EXERCISE
Transcribe the lines below exactly. No image belongs in the transcription.

SUPPLIED INFORMATION
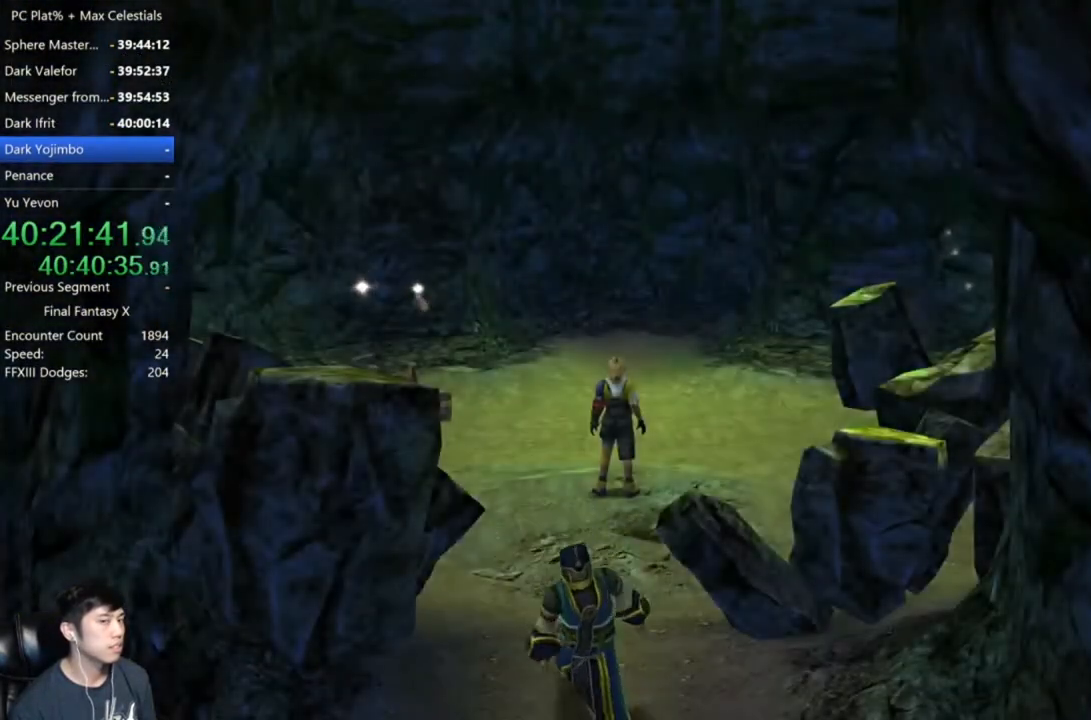
{"buttons": [], "left_stick": "center", "right_stick": "center", "events": []}
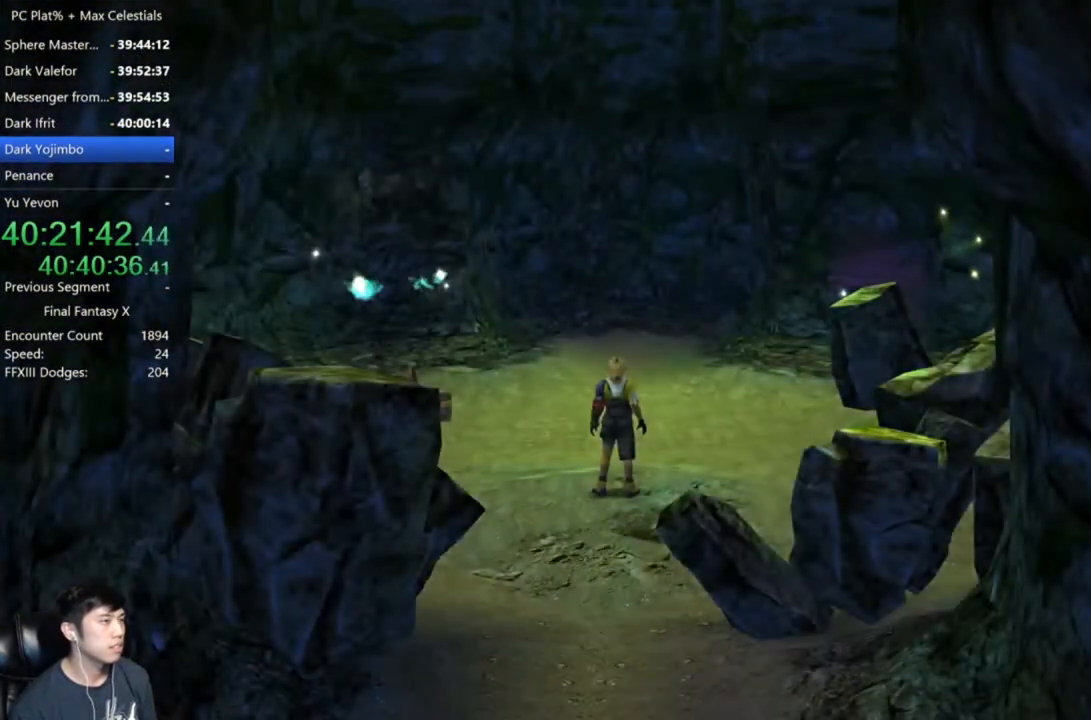
{"buttons": [], "left_stick": "down", "right_stick": "center", "events": [[67, "left_stick", "down"], [301, "left_stick", "down-left"], [467, "left_stick", "down"]]}
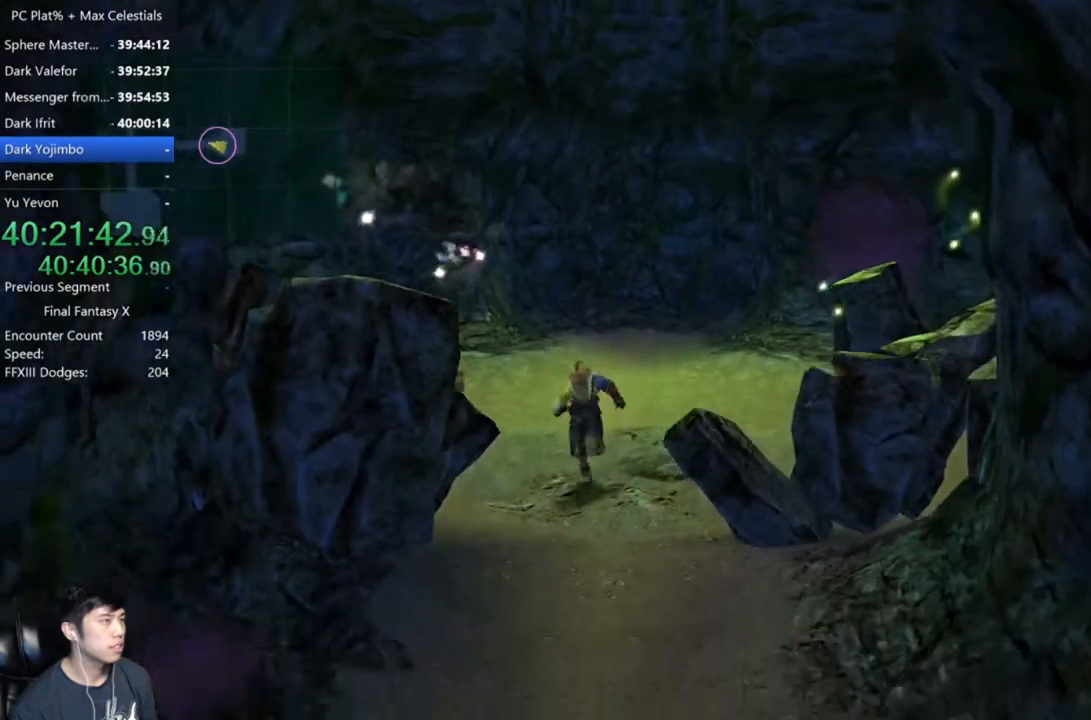
{"buttons": ["Y"], "left_stick": "down", "right_stick": "center", "events": [[500, "Y", "down"]]}
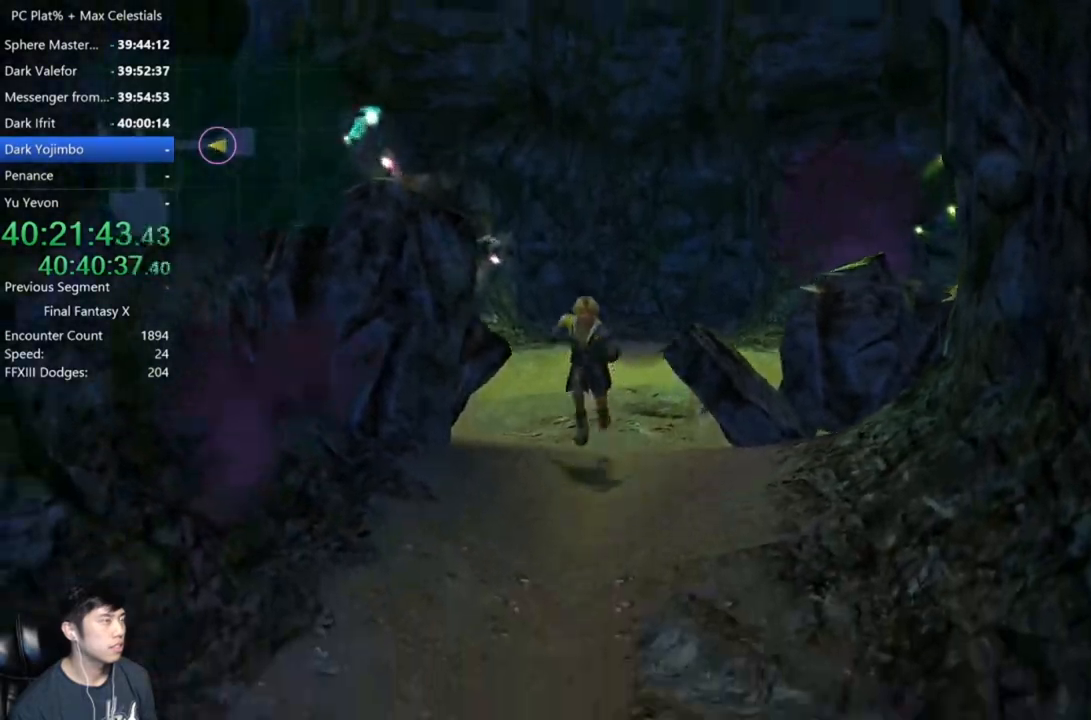
{"buttons": [], "left_stick": "center", "right_stick": "center", "events": [[100, "Y", "up"], [301, "left_stick", "center"]]}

ANSWER TO THE EXERCISE
{"buttons": [], "left_stick": "center", "right_stick": "center", "events": []}
{"buttons": [], "left_stick": "down", "right_stick": "center", "events": [[67, "left_stick", "down"], [301, "left_stick", "down-left"], [467, "left_stick", "down"]]}
{"buttons": ["Y"], "left_stick": "down", "right_stick": "center", "events": [[500, "Y", "down"]]}
{"buttons": [], "left_stick": "center", "right_stick": "center", "events": [[100, "Y", "up"], [301, "left_stick", "center"]]}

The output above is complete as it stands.